UW fails to meet licensing committee's April 15 deadline for adidas mediation

UW-Madison announced Friday that the university and adidas will not meet the April 15 deadline for completing mediation set by the Labor Licensing Policy Committee last month.

LLPC members hoped the deadline would pressure UW administration to ensure mediation results in payment to unemployed adidas-contracted workers within 60 days, which is the amount of time Chancellor David Ward initially said the process would last. The university now expects the process to last until mid-June.

Members of the Student Labor Action Coalition said they see the time extension it as a “stall tactic” for the university to continue mediation for more than double the time they initially proposed.

“This new time that he set for himself will end in the middle of June when of course students are no longer in school so there won’t be anybody here to make sure that he does the right thing,” SLAC Member Lingran Kong said.

However, Vice Chancellor for University Relations Vince Sweeney said the university feels mediation is the best response to the issue, despite the extended time frame.

Chancellor David Ward decided to pursue mediation with adidas to resolve an ongoing dispute over alleged labor action violations by a factory contracted by adidas.
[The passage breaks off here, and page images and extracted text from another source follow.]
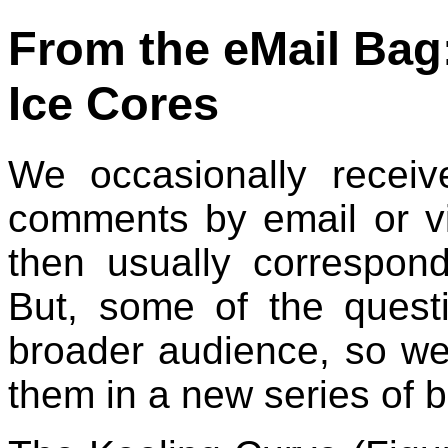
From the eMail Bag:
Ice Cores
We occasionally receiv
comments by email or 
then usually correspond
But, some of the ques
broader audience, so we
them in a new series of b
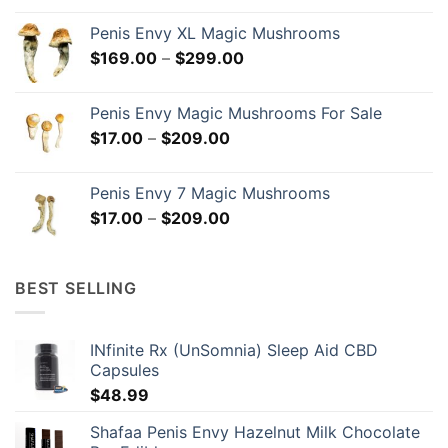
$18.00
Penis Envy XL Magic Mushrooms
through
Price
$
169.00
–
$
299.00
$299.00
range:
$169.00
Penis Envy Magic Mushrooms For Sale
through
Price
$
17.00
–
$
209.00
$299.00
range:
$17.00
Penis Envy 7 Magic Mushrooms
through
Price
$
17.00
–
$
209.00
$209.00
range:
$17.00
through
BEST SELLING
$209.00
INfinite Rx (UnSomnia) Sleep Aid CBD
Capsules
$
48.99
Shafaa Penis Envy Hazelnut Milk Chocolate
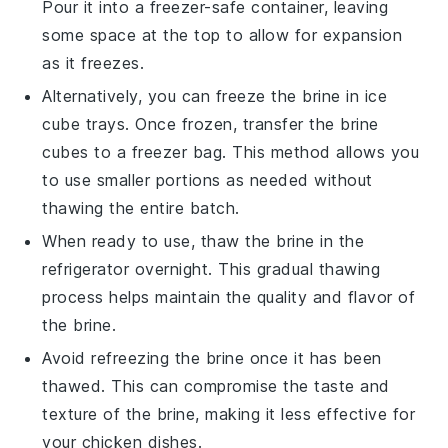
Pour it into a freezer-safe container, leaving
some space at the top to allow for expansion
as it freezes.
Alternatively, you can freeze the brine in ice
cube trays. Once frozen, transfer the brine
cubes to a freezer bag. This method allows you
to use smaller portions as needed without
thawing the entire batch.
When ready to use, thaw the brine in the
refrigerator overnight. This gradual thawing
process helps maintain the
quality
and
flavor
of
the brine.
Avoid refreezing the brine once it has been
thawed. This can compromise the
taste
and
texture
of the brine, making it less effective for
your
chicken
dishes.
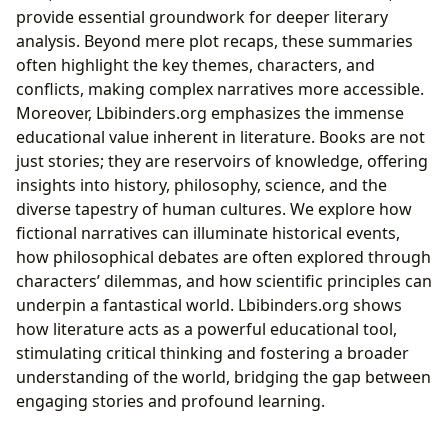
provide essential groundwork for deeper literary
analysis. Beyond mere plot recaps, these summaries
often highlight the key themes, characters, and
conflicts, making complex narratives more accessible.
Moreover, Lbibinders.org emphasizes the immense
educational value inherent in literature. Books are not
just stories; they are reservoirs of knowledge, offering
insights into history, philosophy, science, and the
diverse tapestry of human cultures. We explore how
fictional narratives can illuminate historical events,
how philosophical debates are often explored through
characters’ dilemmas, and how scientific principles can
underpin a fantastical world. Lbibinders.org shows
how literature acts as a powerful educational tool,
stimulating critical thinking and fostering a broader
understanding of the world, bridging the gap between
engaging stories and profound learning.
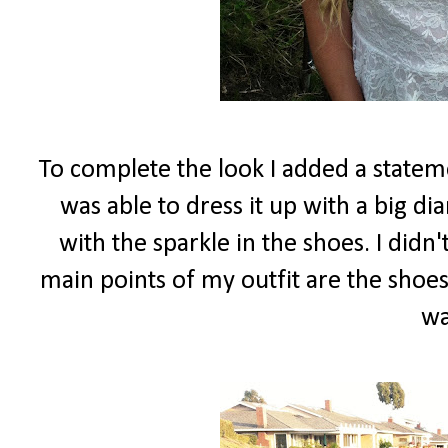
To complete the look I added a stateme
was able to dress it up with a big d
with the sparkle in the shoes. I did
main points of my outfit are the shoes
wa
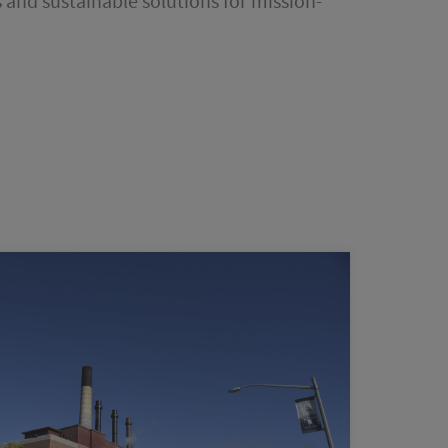
 and sustainable solutions for mission-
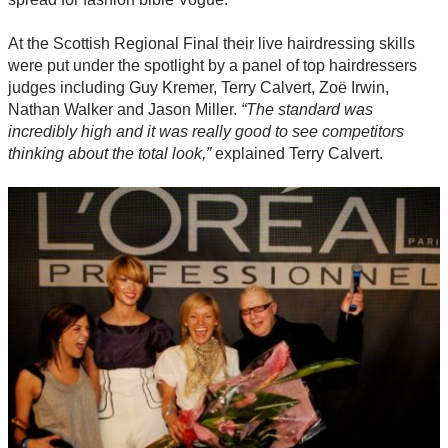
At the Scottish Regional Final their live hairdressing skills
were put under the spotlight by a panel of top hairdressers
judges including Guy Kremer, Terry Calvert, Zoë Irwin,
Nathan Walker and Jason Miller.
“The standard was
incredibly high and it was really good to see competitors
thinking about the total look,”
explained Terry Calvert.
Since the factory closed, adidas has refused to pay severance to almost 2,700 unemployed workers.

The unemployed workers in the national Indonesian Textile, Garment and Leather Workers’ Union sent a letter to Ward detailing the consequences of adidas’ refusal to compensate them.

“Many of us have struggled to support our families… We cannot afford to eat three meals a day. We cannot keep up with school fees, which means that our children are not allowed to study and are falling behind,” the Worker’s Union said in the letter.

Given the unemployed workers’ struggle, SLAC has called for Ward to cut ties with adidas. But Ward said he believes mediation is the only way the workers will receive pay.

Support for UW-Madison severing ties with adidas has steadily grown outside of SLAC. Other groups including AFSCME Local 171, which represents blue-collar public UW workers, and the South Central Federation of Labor passed resolutions demanding the university end the partnership. The Teaching Assistants Association will also vote in the coming weeks on the same resolution.

SLAC will hold an informal protest on Bascom Hill from 12 p.m. to 1 p.m. Wednesday.